*** Block opens ***
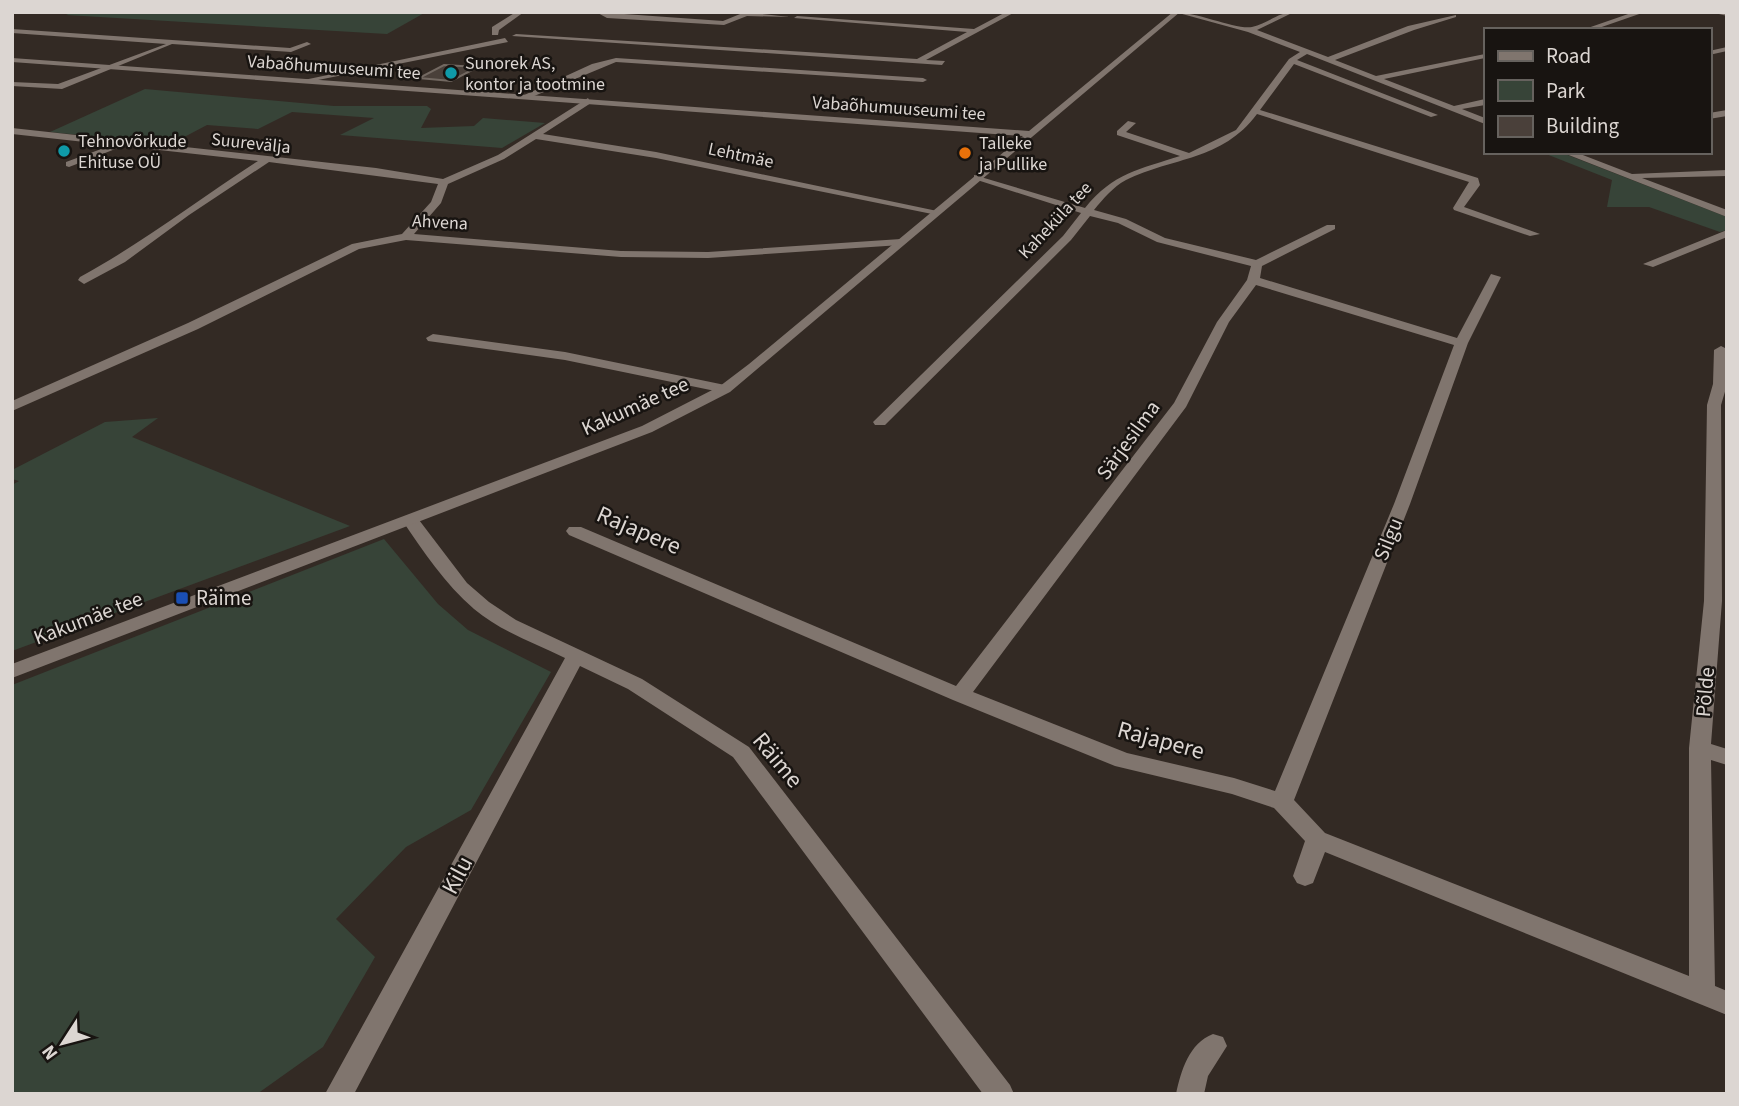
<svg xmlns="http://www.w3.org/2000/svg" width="1739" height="1106" viewBox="0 0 1739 1106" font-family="'Source Sans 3',sans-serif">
	<rect width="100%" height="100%" fill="#332a24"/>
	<!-- green -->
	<path fill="#374438" d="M 73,12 L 426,12 L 387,34 L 66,15 Z
		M 145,89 L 334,106 L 427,106 L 431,109 L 421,128 L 474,126 L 483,118 L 545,123 L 502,148 L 340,135 L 374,118 L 292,112 L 258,129 L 207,125 L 171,144 L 50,132 Z
		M 1541,152 L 1560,152 L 1727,217 L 1727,230 L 1720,232 L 1649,207 L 1607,207 L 1612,180 Z
		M 158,418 L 132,437 L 350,526 L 12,651 L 12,485 L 19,481 L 12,479 L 12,470 L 105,422 Z
		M 384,539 L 438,604 L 468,630 L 551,672 L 471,810 L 406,847 L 336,919 L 375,957 L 323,1047 L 257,1094 L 12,1094 L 12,685 Z"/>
	<!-- building -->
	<path fill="#4a403a" stroke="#736962" stroke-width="2" d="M 444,65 L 478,67 L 451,81 L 419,78 Z"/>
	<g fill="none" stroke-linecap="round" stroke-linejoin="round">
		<!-- minor -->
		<path fill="#80756e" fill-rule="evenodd" d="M 516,12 L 524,12 L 499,30 L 498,35 L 492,35 L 492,27 Z
			M 596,12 L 723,21 L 745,12 L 790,17 L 747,16 L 724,25 L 607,18 Z
			M 1006,12 L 1015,12 L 926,60 L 945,61 L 942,65 L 512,36 L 516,34 L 917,59 L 967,32 L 794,18 L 797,16 L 974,29 Z
			M 1175,12 C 1196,12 1237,30 1252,27 C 1267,24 1278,12 1294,12 L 1257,30 L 1328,57 L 1408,26 L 1456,15 L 1456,17 L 1414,30 L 1335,60 L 1376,76 L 1485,54 L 1485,58 L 1384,79 L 1454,106 L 1485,99 L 1485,105 L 1462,109 L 1485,118 L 1485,124 L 1307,54 L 1297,60 L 1438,115 L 1431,117 L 1294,64 L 1260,110 L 1478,178 L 1480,185 L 1464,207 L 1540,234 L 1530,236 L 1454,210 L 1453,208 L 1469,182 L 1257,114 C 1222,161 1173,157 1126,180 C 1113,187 1103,199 1094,210 L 1126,219 L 1165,238 L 1256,260 L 1327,225 L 1335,225 L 1335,229 L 1262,266 L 1260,278 L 1457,338 L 1491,274 L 1501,277 L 1468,343 L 1410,504 L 1294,800 L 1325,833 L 1689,976 L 1689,748 L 1704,601 L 1707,405 L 1713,384 L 1714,350 L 1721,346 L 1727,349 L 1727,385 L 1721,405 L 1722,601 L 1711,744 L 1727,749 L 1727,765 L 1711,760 L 1715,986 L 1727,991 L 1727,1015 L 1325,852 L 1313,883 L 1305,886 L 1297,883 L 1293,876 L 1305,841 L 1274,808 L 1232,794 L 1115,766 L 953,700 L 569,535 L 566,531 L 569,527 L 581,527 L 956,686 L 1174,403 L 1217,322 L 1247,280 L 1251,266 L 1157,242 L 1118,223 L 1090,216 L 1071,240 L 885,425 L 875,425 L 873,422 L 1063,236 L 1081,213 L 974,179 L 974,175 L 1085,208 C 1113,173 1140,169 1180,156 L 1117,135 L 1117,131 L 1128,121 L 1136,123 L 1126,132 L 1189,153 L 1236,130 L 1289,59 L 1300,52 L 1248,32 ZM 1256,285 L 1454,345 L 1394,504 L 1275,791 L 1234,778 L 1127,753 L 973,692 L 1186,407 L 1229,322 Z
			M 1634,12 L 1645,12 L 1593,30 L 1582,30 Z
			M 1714,12 L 1727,12 L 1727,16 L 1715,13 Z
			M 12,29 L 290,48 L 307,42 L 311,44 L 291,52 L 172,44 L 62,89 L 12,86 L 12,82 L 58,84 L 166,44 L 12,33 Z
			M 505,38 L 508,42 L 303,83 L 299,81 Z
			M 1727,47 L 1727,51 L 1709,55 L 1709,51 Z
			M 616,58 L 923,78 L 927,80 L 923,82 L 616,62 L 527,99 L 520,97 L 592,64 Z
			M 588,98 L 591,103 L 543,134 L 656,152 L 942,212 L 937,215 L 656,158 L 536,139 L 504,159 L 448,184 L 441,203 L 414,234 L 621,251 L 708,252 L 901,239 L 907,242 L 901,245 L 708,258 L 621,257 L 406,240 L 359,249 L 198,329 L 12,411 L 12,401 L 188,323 L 352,244 L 402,234 L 431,202 L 438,184 L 269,162 L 189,215 L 125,262 L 84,284 L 78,280 L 80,277 C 141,244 199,199 258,161 L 123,146 L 69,167 L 66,166 L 66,162 L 112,145 L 12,134 L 12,128 L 376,168 L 443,179 L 498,155 Z
			M 1727,110 L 1727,116 L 1709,119 L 1709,113 Z
			M 1561,152 L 1575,152 L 1632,174 L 1727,170 L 1727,176 L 1642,178 L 1727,210 L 1727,217 Z
			M 1727,230 L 1727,237 L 1653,267 L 1643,264 Z
			M 433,334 L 565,352 L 725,385 L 732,389 L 725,393 L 565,360 L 428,341 L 426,338 Z
			M 410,515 L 416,516 L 467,583 L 489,602 L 516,620 L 642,679 L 749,747 L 1010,1085 L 1014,1094 L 983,1094 L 733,757 L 628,689 L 580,666 L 354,1094 L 325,1094 L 565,658 C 534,643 500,631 474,609 C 445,584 423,551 402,520 Z
			M 1213,1034 L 1223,1037 L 1227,1046 L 1208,1076 L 1204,1094 L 1176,1094 C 1181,1071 1189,1043 1213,1034 Z"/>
		<!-- tertiary -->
		<path fill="#80756e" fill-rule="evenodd" d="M 1173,12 L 1180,12 L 730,392 L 652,432 L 12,678 L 12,664 L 642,426 L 720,386 L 749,364 L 1023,136 L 12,62 L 12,58 L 1029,131 Z"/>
	</g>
	<!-- markers -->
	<g fill="#0f9aa8" stroke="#181411" stroke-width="2.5">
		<circle cx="451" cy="73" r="7"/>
		<circle cx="64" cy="151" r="7"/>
	</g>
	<circle fill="#e8710a" stroke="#181411" stroke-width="2.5" cx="965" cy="153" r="7"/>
	<rect fill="#1a4fb4" stroke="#181411" stroke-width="2.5" x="175" y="591" width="14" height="14" rx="3.5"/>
	<g text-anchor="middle" stroke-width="5" stroke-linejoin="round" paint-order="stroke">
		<!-- far-poi labels -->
		<g font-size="18" fill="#dcd6d2" stroke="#181411" text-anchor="start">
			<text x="465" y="69">Sunorek AS,<tspan x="465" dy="21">kontor ja tootmine</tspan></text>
			<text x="78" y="147">Tehnovõrkude<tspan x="78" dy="21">Ehituse OÜ</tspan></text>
			<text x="979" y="149">Talleke<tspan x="979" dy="21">ja Pullike</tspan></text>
		</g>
		<!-- far-street labels -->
		<g font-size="18" fill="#dcd6d2" stroke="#181411">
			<text transform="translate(334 67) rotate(4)" y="6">Vabaõhumuuseumi tee</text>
			<text transform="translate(899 108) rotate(4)" y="6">Vabaõhumuuseumi tee</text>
			<text transform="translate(251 143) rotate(6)" y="6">Suurevälja</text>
			<text transform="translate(741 155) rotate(12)" y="6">Lehtmäe</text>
			<text transform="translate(1055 220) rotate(-47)" y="6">Kaheküla tee</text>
			<text transform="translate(440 222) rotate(3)" y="6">Ahvena</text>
		</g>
		<!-- street labels -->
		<g font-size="21" fill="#dcd6d2" stroke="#181411">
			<text transform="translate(635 406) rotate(-24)" y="7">Kakumäe tee</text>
			<text transform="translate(1128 440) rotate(-54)" y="7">Särjesilma</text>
			<text transform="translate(1388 539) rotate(-68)" y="7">Silgu</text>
			<text transform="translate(88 618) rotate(-21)" y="7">Kakumäe tee</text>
			<text transform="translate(1705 692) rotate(-85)" y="7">Põlde</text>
		</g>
		<!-- poi labels -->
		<g font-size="21" fill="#dcd6d2" stroke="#181411" text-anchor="start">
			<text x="196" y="605">Räime</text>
		</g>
		<!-- near-street labels -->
		<g font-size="24" fill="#dcd6d2" stroke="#181411">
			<text transform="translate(639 530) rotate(23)" y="8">Rajapere</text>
			<text transform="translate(1161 740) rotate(15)" y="8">Rajapere</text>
			<text transform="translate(778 760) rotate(50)" y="8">Räime</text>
			<text transform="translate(457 875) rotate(-62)" y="8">Kilu</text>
		</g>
	</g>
	<!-- border -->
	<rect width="1739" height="1106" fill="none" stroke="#dcd6d2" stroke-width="28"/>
	<!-- legend -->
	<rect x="1484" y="28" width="228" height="126" fill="#181411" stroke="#66625e" stroke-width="2"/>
	<rect x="1498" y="51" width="35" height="10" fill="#80756e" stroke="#66625e" stroke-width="2"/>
	<text x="1546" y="63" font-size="21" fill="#dcd6d2">Road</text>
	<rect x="1498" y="80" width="35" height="21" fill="#374438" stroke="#66625e" stroke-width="2"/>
	<text x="1546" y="98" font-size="21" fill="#dcd6d2">Park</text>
	<rect x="1498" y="116" width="35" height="21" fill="#4a403a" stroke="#66625e" stroke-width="2"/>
	<text x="1546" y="133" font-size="21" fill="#dcd6d2">Building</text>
	<!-- north arrow -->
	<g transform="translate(63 1043) rotate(234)" stroke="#181411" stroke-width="5" paint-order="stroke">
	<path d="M0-5L12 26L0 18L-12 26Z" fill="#dcd6d2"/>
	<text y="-10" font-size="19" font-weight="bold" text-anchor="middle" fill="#dcd6d2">N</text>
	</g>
</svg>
*** Block closes ***
WHAT TO WORK ON. The lines above from the one containing "M 158,418 L" through the one containing "<!-- minor -->" are to be set down exactly, and no others.

TASK RESULT.
		M 158,418 L 132,437 L 350,526 L 12,651 L 12,485 L 19,481 L 12,479 L 12,470 L 105,422 Z
		M 384,539 L 438,604 L 468,630 L 551,672 L 471,810 L 406,847 L 336,919 L 375,957 L 323,1047 L 257,1094 L 12,1094 L 12,685 Z"/>
	<!-- building -->
	<path fill="#4a403a" stroke="#736962" stroke-width="2" d="M 444,65 L 478,67 L 451,81 L 419,78 Z"/>
	<g fill="none" stroke-linecap="round" stroke-linejoin="round">
		<!-- minor -->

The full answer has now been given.